My daughter was born in June 1980, and as much as I loved my wife, I loved my beautiful baby girl even more. I actually saw her being born and remember being quite nervous the whole time, but after the doctor laid her down on her mother’s chest, seeing my baby lying there calmed me and filled me with so much joy that I cried. I also remember staring in wonder at the little miracle in front of me, too afraid to touch her but feeling proud to be her dad. Now, you would have thought that because of the way I felt that day and the fact that I loved my wife so much, I would have been ready to settle down and try to be a daddy, but you would have thought wrong.
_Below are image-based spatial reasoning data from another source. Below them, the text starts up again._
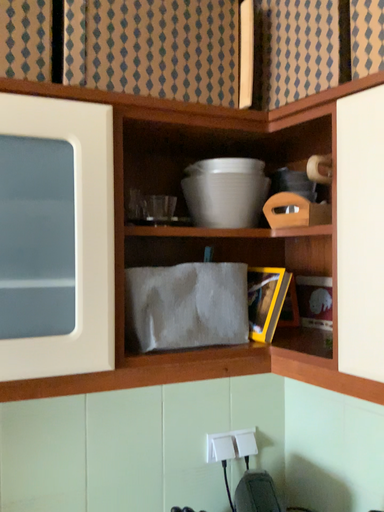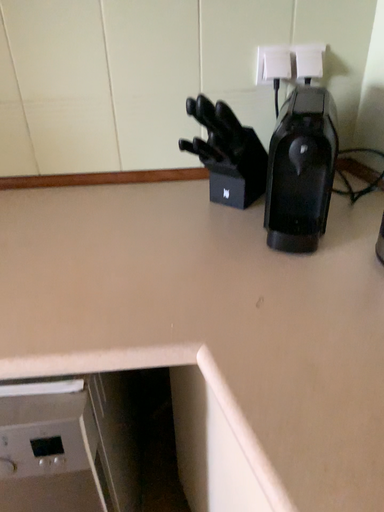
Question: Which way did the camera rotate in the video?

Choices:
 (A) rotated upward
 (B) rotated downward

Answer: (B)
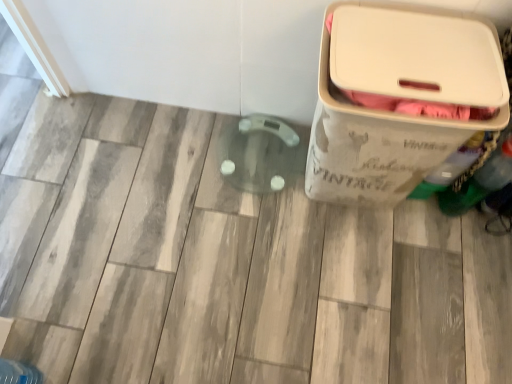
This screenshot has height=384, width=512. In order to click on free spot in front of beige plastic container at right in this screenshot , I will do `click(354, 272)`.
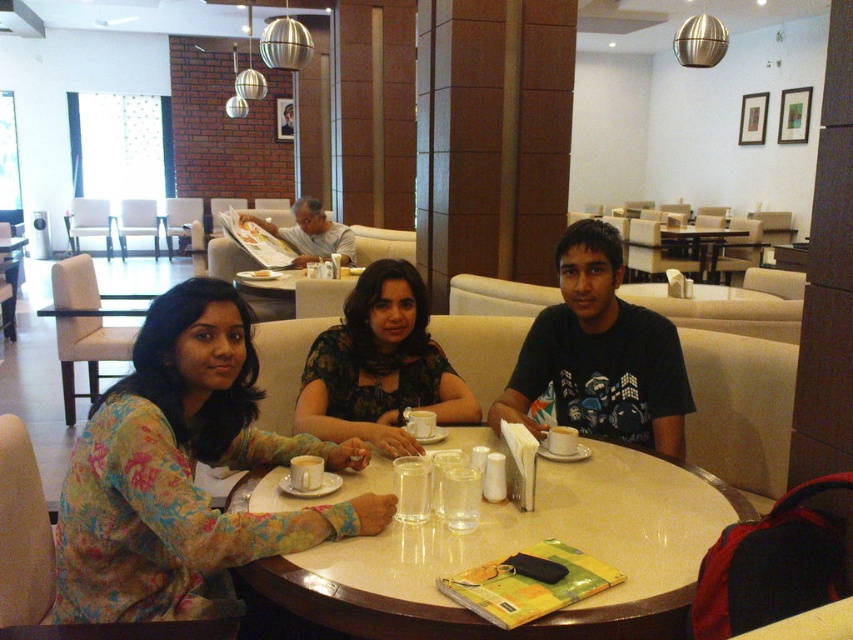
Can you confirm if floral print dress at center is positioned to the right of marble table at center?

Incorrect, floral print dress at center is not on the right side of marble table at center.

The width and height of the screenshot is (853, 640). Describe the element at coordinates (184, 474) in the screenshot. I see `floral print dress at center` at that location.

Who is more distant from viewer, (x=91, y=452) or (x=666, y=502)?

Point (x=666, y=502)

Image resolution: width=853 pixels, height=640 pixels. I want to click on floral print dress at center, so click(x=184, y=474).

Does black cotton t-shirt at center come behind floral fabric dress at center?

Yes, black cotton t-shirt at center is further from the viewer.

Between point (677, 419) and point (401, 454), which one is positioned in front?

Point (401, 454) is in front.

I want to click on black cotton t-shirt at center, so click(601, 355).

In the scene shown: Does floral print dress at center have a lesser width compared to smooth wooden table at center?

Yes, floral print dress at center is thinner than smooth wooden table at center.

Between floral print dress at center and smooth wooden table at center, which one appears on the right side from the viewer's perspective?

smooth wooden table at center is more to the right.

Identify the location of floral print dress at center. (184, 474).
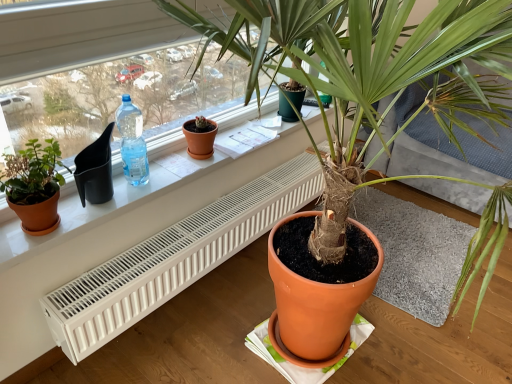
Find the location of `blank space above matte white radiator at lower center (from a real-world perspective)`. blank space above matte white radiator at lower center (from a real-world perspective) is located at coordinates (181, 159).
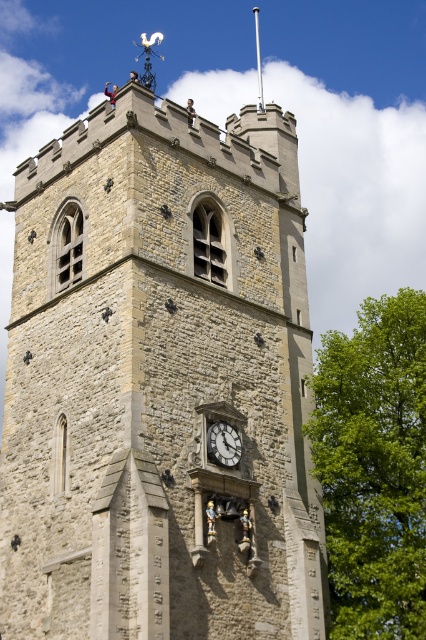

After only a few months of trying to be a good father and husband, something inside of me changed, and I’d soon find myself full of doubt and fear about my life.

I remember reluctantly getting out of bed one particular morning to get ready for work, and after standing up between the bed and the crib in the tiny little bedroom of our tiny little apartment, I turned to my right and looked down at my still-sleeping wife and then to my left at my little girl sleeping in her crib, and that’s when it hit me. Not only was I married and had a baby, but I was going to a job that I’d never really wanted. I had taken it the previous year at my wife’s insistence because it paid more than the garage did, but now, with a baby and expenses, I felt stuck there. I also felt stuck being a husband and father, and now it was all scaring me so badly that I was sick to my stomach. I just wanted to pack up my clothes and leave. The fortunate thing was, though (depending on how you looked at it at the time, I guess), that I wasn’t sure how I could ever live without them. And because I loved my wife and baby so much, I went to work that day to support my family. But when the weekends came, I would pretend everything was all right and run away from my fears by drinking even more.”